There is no statutory provision in our country as to the legal procedure for withdrawing life support to a person in PVS or who is otherwise incompetent to take a decision in this connection. The court following the technique used in Vishakha’s case, laid the following guidelines till the law in this connection is laid by the Parliament.
GUIDELINES BY THE COURT
(i) Euthanasia is only allowed where the brain death is caused as defined under organ transplantation act. Moreover a passive euthanasia is only allowed
(ii) A decision has to be taken to discontinue life support either by the parents or the spouse or other close relatives, or in the absence of any of them, such a decision can be taken even by a person or a body of persons acting as a next friend. It can also be taken by the doctors attending the patient. However, the decision should be taken bona fide in the best interest of the patient.
(iii) Hence, even if a decision is taken by the near relatives or doctors or next friend to withdraw life support, such a decision requires approval from the High Court concerned as laid down in Airedale’s case.
(iv) In the case of an incompetent person who is unable to take a decision whether to withdraw life support or not, it is the Court alone, as parens patriae, which ultimately must take this decision, though, no doubt, the views of the near relatives, next friend and doctors must be given due weight.
PROCEDURE TO BE ADOPTED BY THE HIGH COURT WHEN
(i) An application is filed the Chief Justice of the High Court should forthwith constitute a Bench of at least two Judges who should decide to grant approval or not.
(ii) Before doing so the Bench should seek the opinion of a committee of three reputed doctors to be nominated by the Bench after consulting such medical authorities/medical practitioners as it may deem fit.
(iii) The committee of three doctors nominated by the Bench should carefully examine the patient and also consult the record of the patient as well as taking the views of the hospital staff and submit its report to the High Court Bench.
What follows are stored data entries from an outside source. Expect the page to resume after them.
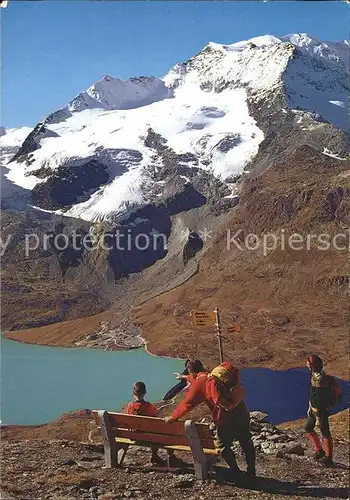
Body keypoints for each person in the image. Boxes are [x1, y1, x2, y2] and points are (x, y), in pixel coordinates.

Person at [165, 361, 256, 480]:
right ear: (202, 367)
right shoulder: (212, 375)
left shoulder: (200, 383)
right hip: (241, 411)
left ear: (192, 372)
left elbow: (187, 404)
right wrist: (184, 377)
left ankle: (235, 471)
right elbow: (198, 379)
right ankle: (251, 470)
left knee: (223, 446)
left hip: (225, 418)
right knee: (245, 440)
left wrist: (173, 417)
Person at [126, 381, 183, 467]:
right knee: (160, 432)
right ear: (145, 392)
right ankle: (168, 456)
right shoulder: (149, 406)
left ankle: (155, 456)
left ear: (133, 393)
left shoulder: (130, 406)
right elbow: (155, 418)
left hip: (134, 437)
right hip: (149, 437)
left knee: (153, 432)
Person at [304, 354, 342, 467]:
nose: (307, 366)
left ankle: (329, 458)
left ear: (313, 365)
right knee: (307, 427)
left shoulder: (324, 379)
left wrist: (319, 417)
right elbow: (313, 395)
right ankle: (319, 451)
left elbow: (320, 399)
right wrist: (309, 407)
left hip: (322, 411)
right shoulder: (314, 376)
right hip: (313, 410)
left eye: (308, 364)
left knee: (325, 432)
(iv) Simultaneously with appointing the committee of doctors, the High Court Bench shall also issue notice to the State and close relatives e.g. parents, spouse, brothers/sisters etc. of the patient, and in their absence his/her next friend, and supply a copy of the report of the doctor’s committee to them as soon as it is available. After hearing them, the High Court bench should give its verdict. The above procedure should be followed all over India until Parliament makes legislation on this subject.
CRITICISM
1) The author shall make no comment on the validation of euthanasia as he is the firm believer of this method.
2) The court in this case has not followed Art. 145 read with Supreme Court rules, where the said provision clearly says that a constitutional bench has to be made to decide a matter of constitutional importance
3) The Court impliedly has overruled the Gian Kaur vs. State of Punjab, though not expressed in words but still the non-obedience of law laid in that case, and laying the new law seems to be a colorable exercise of power.